Son Pham - Senior Software Engineer

Agentic RAG

Traditional RAG pipelines lose context when chunking documents and often retrieve irrelevant results. This guide covers two techniques that address these problems: Contextual RAG for smarter ingestion, and Agentic Retrieval for more accurate search.

1. Ingestion: Contextual RAG (Anthropic, Sep 2024)

Parsing PDFs to text is notoriously painful—tables, charts, and complex layouts break most pipelines. OCR fails. LlamaParse (paid) fails. What actually works: VLMs (GPT-4o, Gemini-2.5), or better yet, Agentic Docs Extraction (Andrew Ng @ Landing.AI).

2. Agentic Retrieval

Despite the fancy name, "agentic" retrieval is just a loop with three tools. Implementation takes about 10 lines:

Search: Return top 50–100 results with preview text only (not full content—just like Google snippets).
Fetch: Review the previews, then "click" to retrieve full content for relevant results.
Extending-read: Solves the "cut-in-the-middle" chunking problem by reading adjacent pages until the LLM determines it has enough context.
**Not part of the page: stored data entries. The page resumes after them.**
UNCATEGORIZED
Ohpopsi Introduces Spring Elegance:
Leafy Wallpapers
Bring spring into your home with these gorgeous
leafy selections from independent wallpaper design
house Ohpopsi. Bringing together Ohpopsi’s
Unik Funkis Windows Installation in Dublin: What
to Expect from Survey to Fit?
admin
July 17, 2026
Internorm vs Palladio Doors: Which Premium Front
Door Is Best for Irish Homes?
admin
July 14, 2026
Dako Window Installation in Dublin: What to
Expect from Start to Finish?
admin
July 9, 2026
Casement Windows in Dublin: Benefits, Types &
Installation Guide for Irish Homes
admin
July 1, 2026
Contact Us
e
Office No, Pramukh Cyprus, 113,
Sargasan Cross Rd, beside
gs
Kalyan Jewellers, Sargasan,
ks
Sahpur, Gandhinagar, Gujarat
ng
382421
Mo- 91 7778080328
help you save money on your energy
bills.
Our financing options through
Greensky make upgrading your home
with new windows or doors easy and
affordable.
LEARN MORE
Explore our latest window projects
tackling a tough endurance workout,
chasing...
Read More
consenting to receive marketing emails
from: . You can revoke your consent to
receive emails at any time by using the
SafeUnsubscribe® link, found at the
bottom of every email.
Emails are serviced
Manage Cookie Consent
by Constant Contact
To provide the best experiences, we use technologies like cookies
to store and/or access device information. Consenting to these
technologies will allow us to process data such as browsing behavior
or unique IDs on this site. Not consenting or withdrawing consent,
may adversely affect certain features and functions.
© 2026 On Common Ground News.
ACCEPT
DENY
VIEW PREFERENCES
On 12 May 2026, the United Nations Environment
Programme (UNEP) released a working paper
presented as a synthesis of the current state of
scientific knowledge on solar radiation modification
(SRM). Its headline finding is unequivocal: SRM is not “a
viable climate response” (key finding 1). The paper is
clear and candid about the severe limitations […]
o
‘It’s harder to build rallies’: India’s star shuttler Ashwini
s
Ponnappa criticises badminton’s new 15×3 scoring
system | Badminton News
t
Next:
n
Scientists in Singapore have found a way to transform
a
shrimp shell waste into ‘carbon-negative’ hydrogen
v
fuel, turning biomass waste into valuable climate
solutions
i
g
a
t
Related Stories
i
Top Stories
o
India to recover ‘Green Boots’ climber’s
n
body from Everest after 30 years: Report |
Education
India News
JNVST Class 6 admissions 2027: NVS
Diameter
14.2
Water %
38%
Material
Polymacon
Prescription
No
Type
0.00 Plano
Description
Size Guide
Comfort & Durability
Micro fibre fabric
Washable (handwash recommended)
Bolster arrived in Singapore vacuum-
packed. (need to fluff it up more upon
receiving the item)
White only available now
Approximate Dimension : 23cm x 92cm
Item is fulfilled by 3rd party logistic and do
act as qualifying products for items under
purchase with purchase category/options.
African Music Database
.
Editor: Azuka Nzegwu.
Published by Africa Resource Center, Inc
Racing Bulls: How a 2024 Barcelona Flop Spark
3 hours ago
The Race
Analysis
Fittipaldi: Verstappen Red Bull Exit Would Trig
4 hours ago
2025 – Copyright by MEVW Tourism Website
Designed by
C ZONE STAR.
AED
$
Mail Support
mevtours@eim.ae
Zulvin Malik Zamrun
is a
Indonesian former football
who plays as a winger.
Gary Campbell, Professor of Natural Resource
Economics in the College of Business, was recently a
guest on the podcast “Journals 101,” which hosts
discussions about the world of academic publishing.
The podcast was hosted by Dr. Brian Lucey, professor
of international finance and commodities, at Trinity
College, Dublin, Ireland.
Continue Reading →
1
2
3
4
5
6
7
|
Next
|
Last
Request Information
Note: The R-Agent runs as a separate LLM instance with its own context. This keeps the retrieval process isolated from your main LLM context.

3. Notes

The original Contextual RAG article combines vector search + BM25 + Cohere reranking—solid performance. I am just in the mode for playing around.
"Agentic," "vibe coding," "context engineering"—buzzwords I dislike, even when technically accurate.
There are some technique are even more awesome at: https://pageindex.ai/blog but it's for another weekend

Conclusion

The core idea is simple: give the LLM enough context to retrieve intelligently, rather than relying on naive similarity matching. Contextual ingestion embeds document-level understanding into each chunk. Agentic retrieval lets the model browse results like a human would. Both techniques are straightforward to implement—the hard part is parsing documents cleanly in the first place.